Hedging refers to the act of providing a safety net for your investments, whether that’s in the form of a wager, a purchase of securities, or trading forex. In other words, in any situation where things could go either in your favor or against it over a specific period of time, a hedge is considered a risk-reduction initiative.
In the world of sports betting, a hedge bet is usually a second bet that either reduces the risk of loss or guarantees some sort of win. This is something that the bettor does, not the bookmaker with whom the bet is placed. The bookmaker may offer other types of deal-sweeteners, such as bookmaker welcome offers, cash out options, accumulator bonuses, and so on in order to attract new users. Hedging, however, is entirely on the person placing the bet.
To be clear, hedge betting is very different from something known as arbitrage betting, although they do share some similarities and both are legal ways to secure your investments. However, arbitrage betting or arbing, as it is sometimes known, involves placing bets with two or more bookmakers to take advantage of the differences in odds they offer. This practice is usually frowned upon by most sportsbooks because it guarantees a win, as long as it’s done right and perfectly timed.

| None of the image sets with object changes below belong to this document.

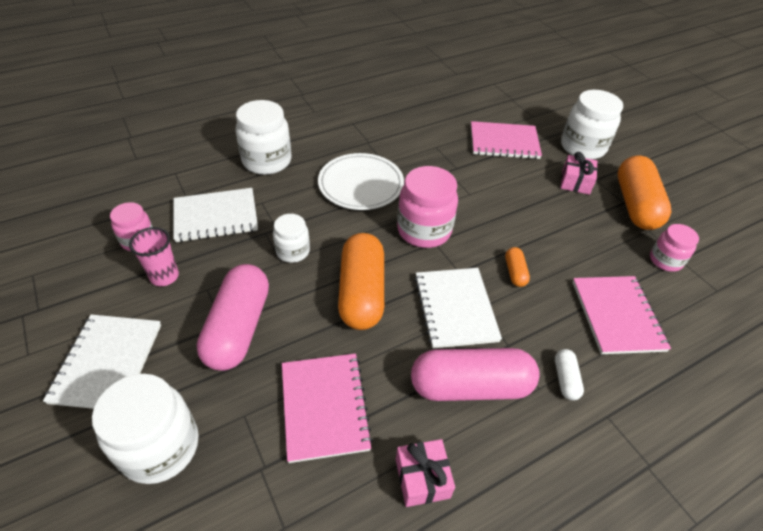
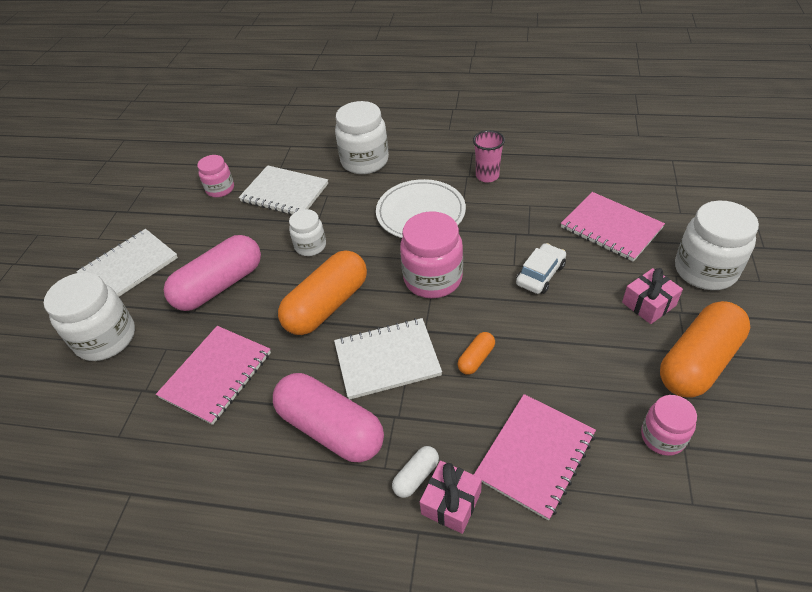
camera: 45 degrees right, 0 degrees up
pink cup [129,227,179,286] -> pink cup moved to [473,130,505,182]
pink gift [396,439,455,507] -> pink gift moved to [420,461,482,534]
white notebook [414,268,502,348] -> white notebook turned 45 degrees clockwise [334,318,442,399]
none -> white car [516,243,566,294]

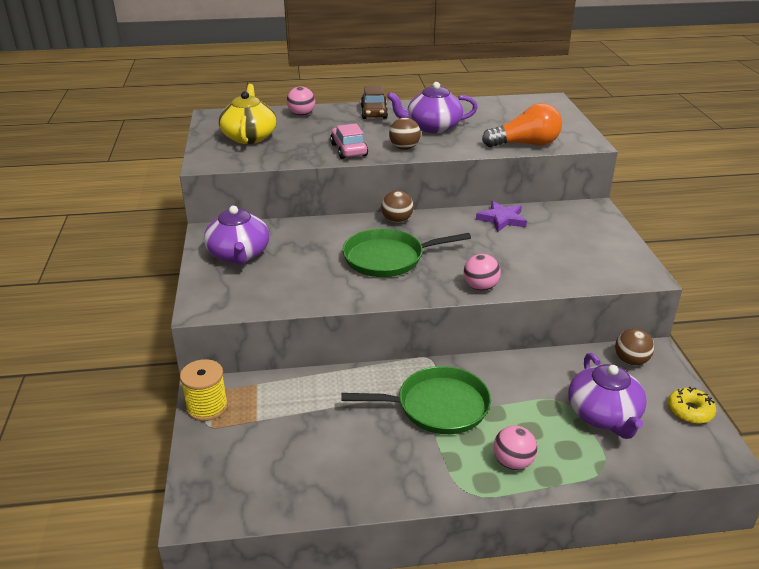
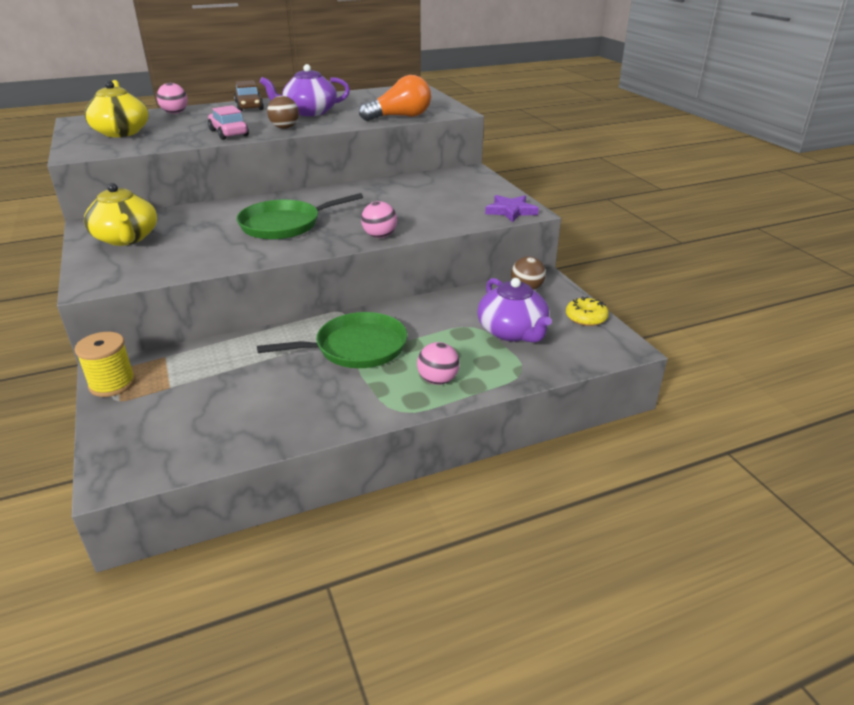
camera: 15 degrees left, 0 degrees up
purple teapot [204,205,269,265] -> yellow teapot [84,183,157,246]
brown ball [381,190,414,223] -> none
purple star [476,201,527,232] -> purple star moved to [485,195,539,222]

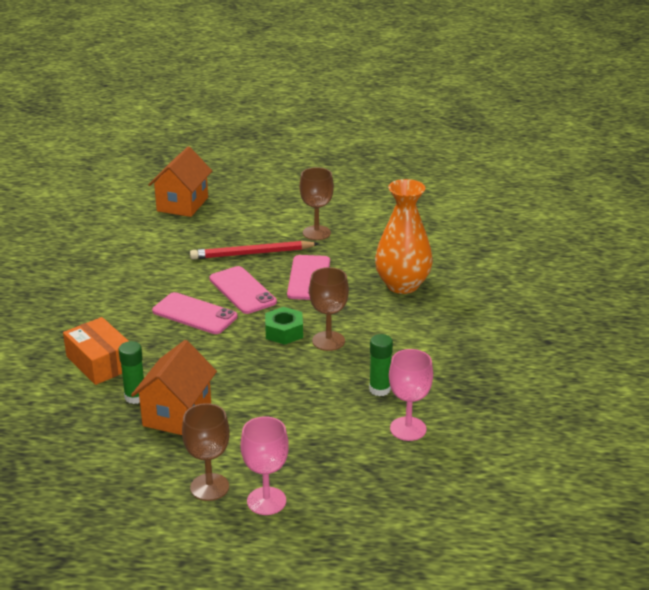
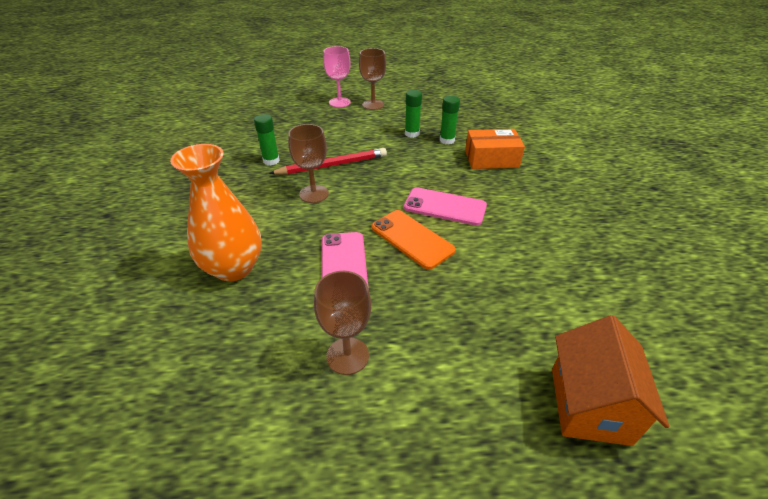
camera: 170 degrees right, 10 degrees up
orange box [63,317,129,385] -> orange box turned 45 degrees counterclockwise [465,129,525,169]
orange house [131,340,217,435] -> green glue stick [405,90,422,138]
red pencil [190,241,319,260] -> red pencil moved to [269,148,387,175]
pink phone [209,266,277,314] -> orange phone [371,210,456,270]
green nut [265,307,303,345] -> none
pink goblet [389,349,433,441] -> none

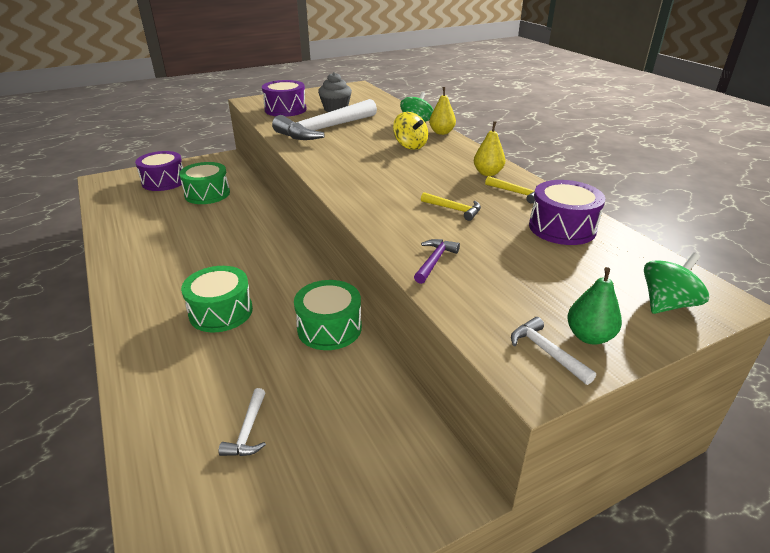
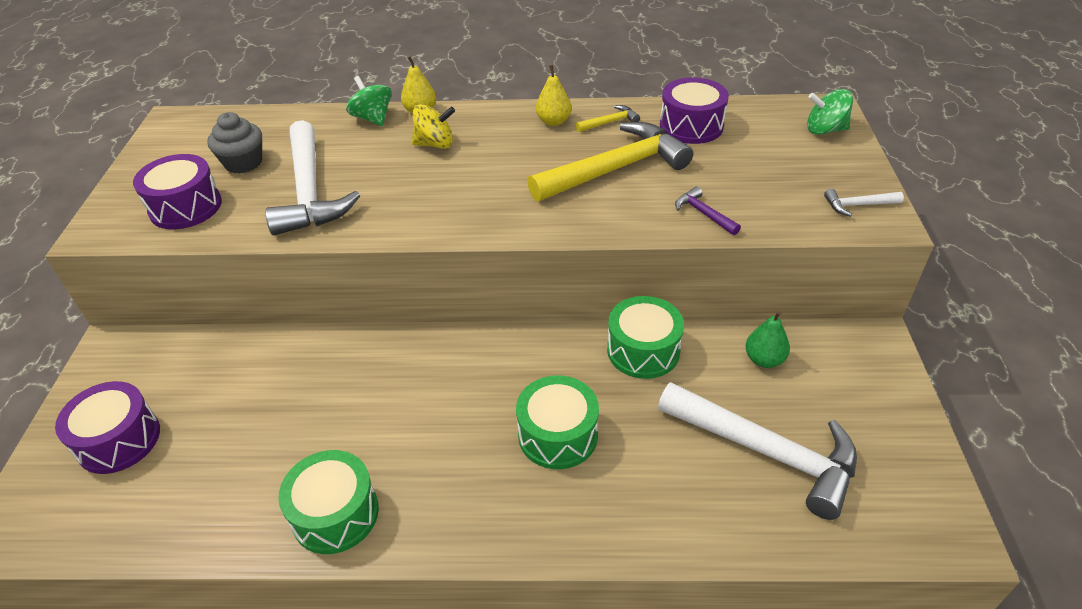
camera: 60 degrees left, 10 degrees up
green drum [179,162,230,204] -> green drum moved to [278,450,379,554]
white hammer [218,388,266,456] -> white hammer [658,382,857,520], size x2.40
yellow hammer [421,192,481,221] -> yellow hammer [527,122,693,202], size x2.40
green pear [567,267,622,344] -> green pear moved to [745,311,790,368]
green spinning top [644,252,709,314] -> green spinning top turned 75 degrees counterclockwise [807,89,853,135]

Hedge betting is different because you’re not playing bookmakers against each other. Instead, you’re playing two or more bets against each other. The outcome for you could still be a win-win situation, depending on how well you execute your hedging strategy
How to Hedge a Bet
There are several ways to hedge a bet, but it usually involves placing a larger bet on the opposite outcome to that of the original bet. To help explain how it works, we’ll show you a very straightforward example.
An Example of a Hedge Bet
Let’s say that Team A and Team B will be facing each other in the finals. Team A’s odds are 60/1 and Team B’s odds are 2/1. If you’ve bet X dollars on Team A to win, you’ll get 60X as winnings – if they win. That’s what the odds translate to. On the other hand, if they lose, you lose your entire wager of X dollars.
Let’s say the hedge bet is 10X dollars on Team B to win. That means you’re betting ten times the amount to back Team B as you did on Team A. If Team B wins, you get 20X because of the 2/1 odds.
You have now hedged your Team A bet with your Team B bet, or vice versa depending on how you look at the set-up. If the Team B bet is your main bet, then the Team A bet is your hedge. The relationship doesn’t matter but the amount you wager on each one – based on the odds for each team – does matter a great deal.
In this scenario, there are two possible outcomes of this set-up and how it affects your winnings:
Team A Wins – You get 60X from the first bet but lose 10X on the hedge – Your winnings are 50X
Team B Wins – You lose X from the first bet but win 20X from the hedge – Your winnings are 20X less your original wagers of X and 10X, which leaves you with 9X
As you can see, you win in both cases. Assuming the main bet was on Team A and the hedge on Team B, in the first scenario, you sacrifice some of your win toward the hedge; in the second, you save yourself a loss on the main bet and actually come out winning because of the hedge bet.
Hedging strategies can get really complex when there are multiple teams and bets involved. However, you can use hedge betting calculators and other software to tell you how much to bet and how to hedge that bet for the best possible outcome.
That said, it’s a good idea to read up on the best hedging strategies to know when to hedge a back bet or a lay bet depending on whether the odds are shortening or drifting (lengthening.)
Hedging is purely a math puzzle but, if you can crack it, you can effectively bet on sports, trade the stock market, dabble in forex, and engage in several other areas where a great degree of risk is involved.